The fossilised remains of an unusual long-legged giant Penguin, first found by schoolchildren in New Zealand. Researchers said that they belonged to a previously unknown species. The fossils were recovered from the sandstone rock soon afterwards and donated to the Waikato Museum in 2017.

The group of schoolchildren who were taking part in an organised fossil hunting field trip in 2006 discovered the giant set of fossilised Penguin bones in Kawhia Harbour, in the Waikato region of New Zealand’s North Island.

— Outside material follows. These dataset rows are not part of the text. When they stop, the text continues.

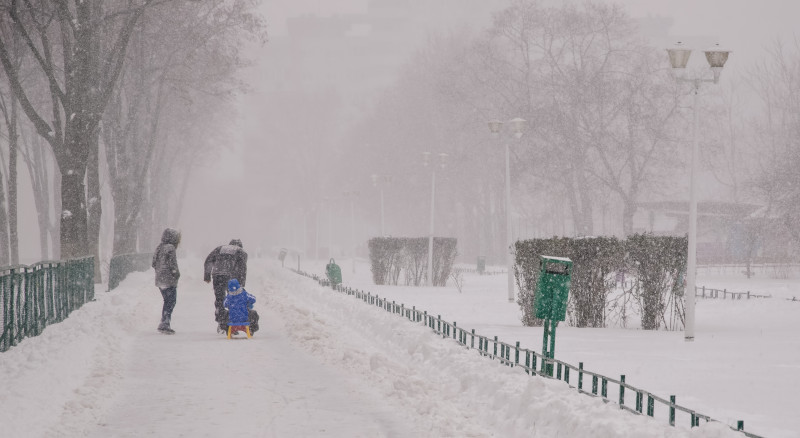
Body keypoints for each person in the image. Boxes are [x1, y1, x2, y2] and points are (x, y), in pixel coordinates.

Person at [204, 239, 248, 332]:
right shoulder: (241, 251)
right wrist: (241, 283)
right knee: (233, 300)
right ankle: (232, 324)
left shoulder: (220, 248)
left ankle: (221, 322)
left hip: (217, 275)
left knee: (220, 299)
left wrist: (207, 275)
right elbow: (242, 268)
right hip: (231, 276)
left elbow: (208, 260)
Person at [152, 228, 181, 334]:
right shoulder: (171, 248)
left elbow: (153, 263)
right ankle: (164, 323)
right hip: (169, 279)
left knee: (167, 301)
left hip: (160, 279)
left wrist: (160, 271)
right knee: (171, 301)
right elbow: (173, 264)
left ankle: (164, 322)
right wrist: (176, 274)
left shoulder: (159, 247)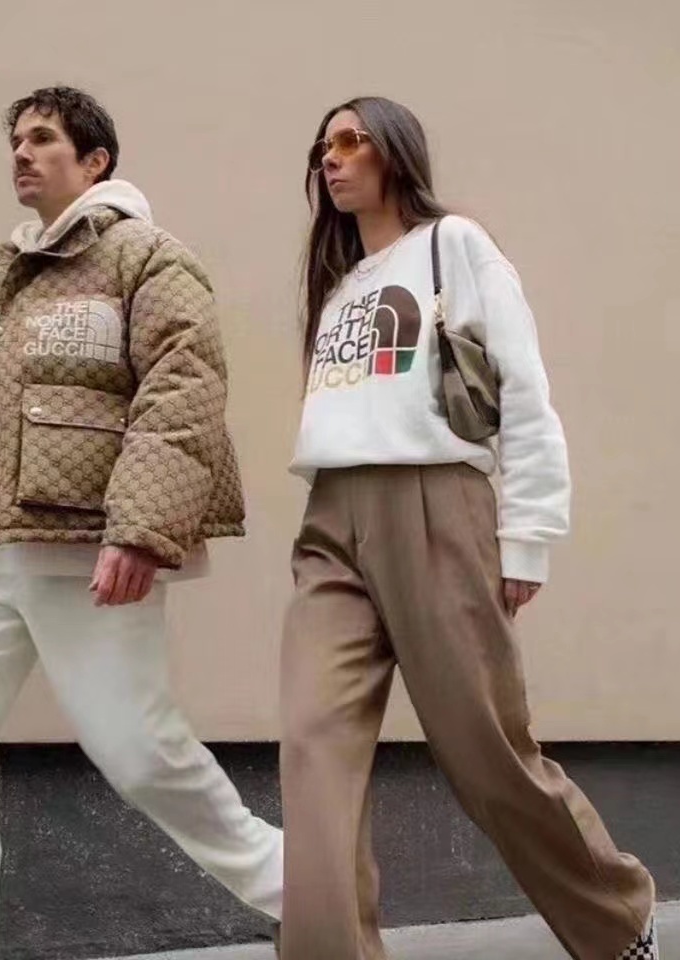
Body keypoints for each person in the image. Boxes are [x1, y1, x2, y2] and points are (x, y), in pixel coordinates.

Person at [0, 85, 282, 960]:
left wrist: (139, 530)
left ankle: (308, 891)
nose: (22, 154)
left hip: (81, 554)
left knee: (141, 755)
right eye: (16, 142)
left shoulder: (149, 257)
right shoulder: (16, 268)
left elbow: (181, 394)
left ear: (96, 161)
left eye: (43, 139)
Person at [278, 96, 658, 960]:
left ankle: (616, 918)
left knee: (485, 749)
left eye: (352, 141)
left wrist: (527, 536)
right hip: (330, 517)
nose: (332, 159)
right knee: (311, 745)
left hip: (435, 506)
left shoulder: (455, 246)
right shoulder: (339, 283)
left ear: (395, 152)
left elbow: (523, 391)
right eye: (323, 147)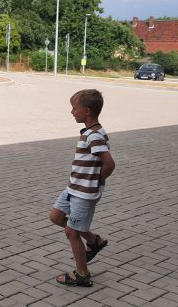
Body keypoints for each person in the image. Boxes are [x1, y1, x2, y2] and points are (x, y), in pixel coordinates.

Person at [49, 89, 116, 287]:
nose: (72, 112)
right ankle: (94, 240)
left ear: (86, 111)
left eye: (74, 108)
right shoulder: (90, 132)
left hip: (84, 193)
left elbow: (109, 164)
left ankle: (82, 274)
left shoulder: (94, 136)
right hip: (73, 188)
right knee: (56, 216)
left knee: (71, 232)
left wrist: (96, 181)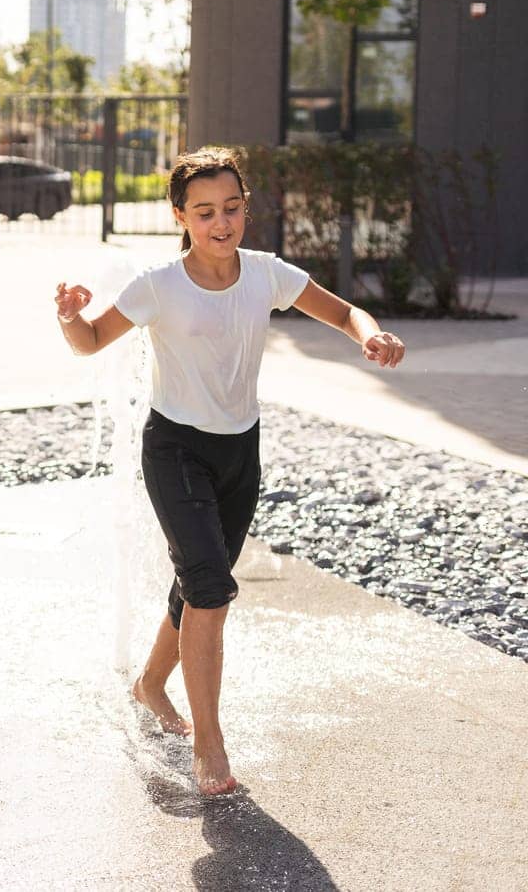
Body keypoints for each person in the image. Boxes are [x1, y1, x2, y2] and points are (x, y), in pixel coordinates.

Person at [53, 146, 405, 796]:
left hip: (240, 452)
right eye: (206, 211)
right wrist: (72, 316)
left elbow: (341, 311)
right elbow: (92, 341)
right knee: (211, 586)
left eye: (233, 208)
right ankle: (209, 747)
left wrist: (370, 334)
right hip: (175, 449)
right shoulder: (158, 283)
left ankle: (151, 683)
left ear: (246, 208)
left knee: (197, 584)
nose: (223, 223)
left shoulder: (265, 274)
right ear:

The researchers analysed the bones, using 3D scanning, which enabled the research team, from Massey University in New Zealand and Bruce Museum in Connecticut. They tried to produce a 3D-printed replica of the skeleton and found the Penguin would have stood at around 1.4 metres tall.Dr Daniel Thomas, a senior lecturer in Zoology from Massey’s School of Natural and Computational Sciences, said the fossil is between 27.3 and 34.6 million years old and is from a time when much of the Waikato was underwater. The tallest species is in the emperor and stands at 1.2 metres.

Penguin have a fossil record reaching almost as far back as the age of the dinosaurs, and the most ancient of these have been discovered in New Zealand.Taly Matthews, a long-time member of the Hamilton Junior Naturalist Club, and who works for the Department of Conservation in Taranaki, said that finding any fossil is exciting when you think about the time passed while this animal remained hidden in the rock. Finding a giant Penguin fossil though is on another level. As more giant fossils are discovered we get to fill in more gaps in the story.